**Exercise requirements:**
**A.** From the Barceló biography, extract the stretch from "In 1990 he designed" through "again for Mali." and reproduce it word for word.
**B.** Using the Barceló biography, decide whether each statement below agrees with it. Answer yes or no for each, and quote the deciding words from the text.
(i) In 1990 Barceló designed the costumes and the set for El Retablo de Maese Pedro.
(ii) The trip on the Niger River from Segou to Gao took two weeks.
(iii) The canoe Barceló built with Dolo was fifteen metres long.

**Excerpted text:**
┄┄┄┄┄┄
In 1990 he designed the costumes and the set for the musical drama El Retablo de Maese Pedro by Spanish composer Manuel de Falla, directed by Jean-Louis Martinity for the Opéra Comique in Paris. Barceló spent two weeks four thousand metres above sea level in a refuge in the Swiss Alps, and he painted a series of landscapes inspired by the glaciers. Barceló, Eduardo Chillida, and Antonio Saura were among the participants in a cycle of conferences entitled El Museo del Prado visto por los artistas españoles contemporáneos. Their collaboration led to the publication of a collection of graphic works aiming to put into practice the considerations the Spanish aritsts had already expressed about the Prado. The museum took these works in 1991 and showed them at an exhibition organized by Francisco Calvo Serraller. Barceló left again for Mali.

1991
With Dolo he built a fifteen-metre long canoe, and together with some Bozo fishermen set out on the Niger River, planning to cover the fourteen hundred kilometres separating Segou and Gao in two weeks. The journey actually took about one month and coincided with the outbreak of the civil war, which threatened to block the travellers' progress. The experience allowed Barceló to translate onto paper the life of the "river of rivers", its flora, its fauna, and to represent the settlements along its banks or the long Nigerian pirogues that ply up and down it. The artist tried to convey the intensity of the images he was confronted with and the vitality of the indigenous tribes who survived extreme poverty resorting to every means. The small pictures he made have a profoundly physical impact, and seem to suck up every kind of waste, small skeletons, carcasses, the springboards for the inspiration and the execution of the image. It is almost as if his canvases seek to englobe, devour, and digest reality.
Back in Europe, Barceló did not let himself be caught up by the artists who were asking themselves how to paint and how to transpose their reality into art: he preferred to continue with the representation of his African experiences, in a series of paintings showing the large pine trees of the Niger and life along the river.
┄┄┄┄┄┄
**Excerpted records:**

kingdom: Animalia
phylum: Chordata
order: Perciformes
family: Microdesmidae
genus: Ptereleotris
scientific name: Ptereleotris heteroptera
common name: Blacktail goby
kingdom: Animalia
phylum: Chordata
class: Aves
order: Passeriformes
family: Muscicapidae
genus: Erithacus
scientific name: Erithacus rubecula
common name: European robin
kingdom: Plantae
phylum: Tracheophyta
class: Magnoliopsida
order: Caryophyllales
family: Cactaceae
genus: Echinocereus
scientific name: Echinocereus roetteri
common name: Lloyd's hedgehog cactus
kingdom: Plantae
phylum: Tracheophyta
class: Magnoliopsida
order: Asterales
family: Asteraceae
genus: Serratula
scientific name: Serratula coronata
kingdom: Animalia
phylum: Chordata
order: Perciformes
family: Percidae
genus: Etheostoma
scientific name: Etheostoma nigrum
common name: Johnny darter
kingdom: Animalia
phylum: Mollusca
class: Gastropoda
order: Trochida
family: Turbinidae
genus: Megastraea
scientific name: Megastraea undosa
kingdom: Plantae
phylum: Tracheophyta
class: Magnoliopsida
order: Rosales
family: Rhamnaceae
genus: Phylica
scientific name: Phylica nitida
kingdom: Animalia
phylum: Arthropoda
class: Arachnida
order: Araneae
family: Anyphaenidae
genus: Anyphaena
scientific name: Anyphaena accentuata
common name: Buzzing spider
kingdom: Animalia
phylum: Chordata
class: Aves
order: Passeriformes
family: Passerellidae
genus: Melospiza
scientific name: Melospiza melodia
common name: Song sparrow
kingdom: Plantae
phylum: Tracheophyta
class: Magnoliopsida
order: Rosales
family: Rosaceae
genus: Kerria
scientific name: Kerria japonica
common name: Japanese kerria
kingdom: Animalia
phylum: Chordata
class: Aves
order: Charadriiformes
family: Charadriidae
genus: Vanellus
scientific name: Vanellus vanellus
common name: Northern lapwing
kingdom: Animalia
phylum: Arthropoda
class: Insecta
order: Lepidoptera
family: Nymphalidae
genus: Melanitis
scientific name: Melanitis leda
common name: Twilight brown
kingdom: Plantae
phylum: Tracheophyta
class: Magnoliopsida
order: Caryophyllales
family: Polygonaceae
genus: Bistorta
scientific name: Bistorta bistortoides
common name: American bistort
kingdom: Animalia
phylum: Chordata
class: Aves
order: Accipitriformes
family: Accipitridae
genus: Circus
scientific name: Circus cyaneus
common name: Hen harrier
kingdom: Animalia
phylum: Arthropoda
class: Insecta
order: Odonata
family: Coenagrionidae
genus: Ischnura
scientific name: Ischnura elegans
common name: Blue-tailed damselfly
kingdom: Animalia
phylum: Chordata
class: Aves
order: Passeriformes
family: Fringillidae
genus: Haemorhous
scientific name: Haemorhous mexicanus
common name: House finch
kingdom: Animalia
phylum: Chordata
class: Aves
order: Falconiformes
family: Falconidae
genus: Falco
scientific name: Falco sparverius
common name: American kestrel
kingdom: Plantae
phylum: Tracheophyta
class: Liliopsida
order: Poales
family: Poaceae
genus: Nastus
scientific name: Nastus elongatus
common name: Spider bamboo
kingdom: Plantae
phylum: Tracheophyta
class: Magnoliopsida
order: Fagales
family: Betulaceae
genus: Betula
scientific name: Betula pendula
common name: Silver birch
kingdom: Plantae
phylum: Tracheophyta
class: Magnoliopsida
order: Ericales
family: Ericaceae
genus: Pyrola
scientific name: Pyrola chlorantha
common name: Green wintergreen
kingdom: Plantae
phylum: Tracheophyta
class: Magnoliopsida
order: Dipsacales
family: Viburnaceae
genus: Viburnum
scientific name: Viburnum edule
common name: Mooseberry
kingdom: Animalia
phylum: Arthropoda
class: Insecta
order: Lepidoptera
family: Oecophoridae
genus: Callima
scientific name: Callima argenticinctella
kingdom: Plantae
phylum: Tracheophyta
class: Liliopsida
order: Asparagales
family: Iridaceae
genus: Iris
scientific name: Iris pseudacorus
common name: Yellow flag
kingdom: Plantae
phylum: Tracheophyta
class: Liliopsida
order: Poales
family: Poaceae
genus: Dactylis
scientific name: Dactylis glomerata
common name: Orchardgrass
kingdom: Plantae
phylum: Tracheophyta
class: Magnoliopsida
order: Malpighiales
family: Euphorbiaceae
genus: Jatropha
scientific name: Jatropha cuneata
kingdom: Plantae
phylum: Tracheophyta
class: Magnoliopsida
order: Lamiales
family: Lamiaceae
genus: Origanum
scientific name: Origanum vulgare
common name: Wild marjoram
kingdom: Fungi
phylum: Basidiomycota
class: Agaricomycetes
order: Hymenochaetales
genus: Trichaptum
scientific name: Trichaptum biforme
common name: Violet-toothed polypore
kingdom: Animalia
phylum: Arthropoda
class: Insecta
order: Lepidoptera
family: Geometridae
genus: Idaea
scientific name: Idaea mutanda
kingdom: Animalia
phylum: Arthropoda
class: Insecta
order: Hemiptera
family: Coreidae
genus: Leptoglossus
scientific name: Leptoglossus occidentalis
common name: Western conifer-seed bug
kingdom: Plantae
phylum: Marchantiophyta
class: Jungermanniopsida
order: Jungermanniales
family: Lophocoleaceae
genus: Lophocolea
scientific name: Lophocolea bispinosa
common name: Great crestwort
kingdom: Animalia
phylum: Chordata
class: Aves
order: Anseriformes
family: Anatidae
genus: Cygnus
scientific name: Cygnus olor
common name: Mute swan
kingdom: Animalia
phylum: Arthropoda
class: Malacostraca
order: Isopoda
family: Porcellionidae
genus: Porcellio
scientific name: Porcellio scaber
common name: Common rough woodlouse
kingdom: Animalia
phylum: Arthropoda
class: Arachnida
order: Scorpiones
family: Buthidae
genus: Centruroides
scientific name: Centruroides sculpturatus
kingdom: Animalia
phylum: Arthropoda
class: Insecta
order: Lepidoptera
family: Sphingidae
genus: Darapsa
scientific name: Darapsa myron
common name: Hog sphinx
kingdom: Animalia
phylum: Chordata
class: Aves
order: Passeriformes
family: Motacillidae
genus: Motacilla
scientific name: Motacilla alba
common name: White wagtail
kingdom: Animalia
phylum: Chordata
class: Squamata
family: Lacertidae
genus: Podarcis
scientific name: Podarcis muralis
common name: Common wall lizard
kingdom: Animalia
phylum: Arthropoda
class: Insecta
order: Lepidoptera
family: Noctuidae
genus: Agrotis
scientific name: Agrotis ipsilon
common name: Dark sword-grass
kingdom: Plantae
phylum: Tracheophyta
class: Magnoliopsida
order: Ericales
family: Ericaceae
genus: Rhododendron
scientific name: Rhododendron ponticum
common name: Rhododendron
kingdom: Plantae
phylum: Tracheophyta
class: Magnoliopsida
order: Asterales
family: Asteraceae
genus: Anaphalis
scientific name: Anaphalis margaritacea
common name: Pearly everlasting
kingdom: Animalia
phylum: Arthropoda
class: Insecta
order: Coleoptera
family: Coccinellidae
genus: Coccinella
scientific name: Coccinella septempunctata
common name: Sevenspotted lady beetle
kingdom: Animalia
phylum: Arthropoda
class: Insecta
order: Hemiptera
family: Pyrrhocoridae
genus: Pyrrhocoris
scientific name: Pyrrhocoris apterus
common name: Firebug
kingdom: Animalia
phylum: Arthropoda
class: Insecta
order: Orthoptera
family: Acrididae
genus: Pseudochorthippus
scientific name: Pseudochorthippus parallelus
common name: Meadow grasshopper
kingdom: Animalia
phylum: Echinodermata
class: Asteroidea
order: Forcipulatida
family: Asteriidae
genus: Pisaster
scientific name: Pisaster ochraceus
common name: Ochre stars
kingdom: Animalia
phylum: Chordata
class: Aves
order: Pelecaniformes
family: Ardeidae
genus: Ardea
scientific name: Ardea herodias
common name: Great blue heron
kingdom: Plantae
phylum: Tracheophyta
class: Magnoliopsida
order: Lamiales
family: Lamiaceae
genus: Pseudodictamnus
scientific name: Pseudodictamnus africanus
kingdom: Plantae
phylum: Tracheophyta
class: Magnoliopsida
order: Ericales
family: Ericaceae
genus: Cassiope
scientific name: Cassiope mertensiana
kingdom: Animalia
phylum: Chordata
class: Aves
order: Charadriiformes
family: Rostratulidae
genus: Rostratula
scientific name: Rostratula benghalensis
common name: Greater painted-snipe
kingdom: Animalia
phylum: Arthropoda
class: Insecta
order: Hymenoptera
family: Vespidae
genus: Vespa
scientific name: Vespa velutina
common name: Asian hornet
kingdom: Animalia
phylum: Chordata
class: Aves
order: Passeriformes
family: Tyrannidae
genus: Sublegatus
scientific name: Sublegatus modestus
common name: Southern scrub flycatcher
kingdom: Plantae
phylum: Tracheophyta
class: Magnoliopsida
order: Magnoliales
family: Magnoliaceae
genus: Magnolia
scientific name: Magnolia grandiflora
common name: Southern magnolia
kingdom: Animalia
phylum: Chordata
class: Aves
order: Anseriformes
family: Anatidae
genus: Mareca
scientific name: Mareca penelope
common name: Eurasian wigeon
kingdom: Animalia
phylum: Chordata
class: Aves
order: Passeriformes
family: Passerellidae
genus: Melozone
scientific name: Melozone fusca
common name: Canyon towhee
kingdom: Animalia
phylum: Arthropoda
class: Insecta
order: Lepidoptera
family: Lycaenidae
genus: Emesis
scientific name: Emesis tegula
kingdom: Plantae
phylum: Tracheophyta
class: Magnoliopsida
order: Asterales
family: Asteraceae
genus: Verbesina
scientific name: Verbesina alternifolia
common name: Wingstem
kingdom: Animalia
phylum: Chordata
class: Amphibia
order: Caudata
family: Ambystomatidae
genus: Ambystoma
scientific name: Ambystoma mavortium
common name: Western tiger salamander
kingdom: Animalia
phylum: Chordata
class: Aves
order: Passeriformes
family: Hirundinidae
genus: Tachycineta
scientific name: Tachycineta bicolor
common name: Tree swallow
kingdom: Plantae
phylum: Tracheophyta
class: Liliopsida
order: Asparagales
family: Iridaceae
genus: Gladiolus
┄┄┄┄┄┄
**Exercise answers:**
**A.**
In 1990 he designed the costumes and the set for the musical drama El Retablo de Maese Pedro by Spanish composer Manuel de Falla, directed by Jean-Louis Martinity for the Opéra Comique in Paris. Barceló spent two weeks four thousand metres above sea level in a refuge in the Swiss Alps, and he painted a series of landscapes inspired by the glaciers. Barceló, Eduardo Chillida, and Antonio Saura were among the participants in a cycle of conferences entitled El Museo del Prado visto por los artistas españoles contemporáneos. Their collaboration led to the publication of a collection of graphic works aiming to put into practice the considerations the Spanish aritsts had already expressed about the Prado. The museum took these works in 1991 and showed them at an exhibition organized by Francisco Calvo Serraller. Barceló left again for Mali.

**B.**
(i) Yes: "In 1990 he designed the costumes and the set for the musical drama El Retablo de Maese Pedro"
(ii) No: "The journey actually took about one month"
(iii) Yes: "With Dolo he built a fifteen-metre long canoe"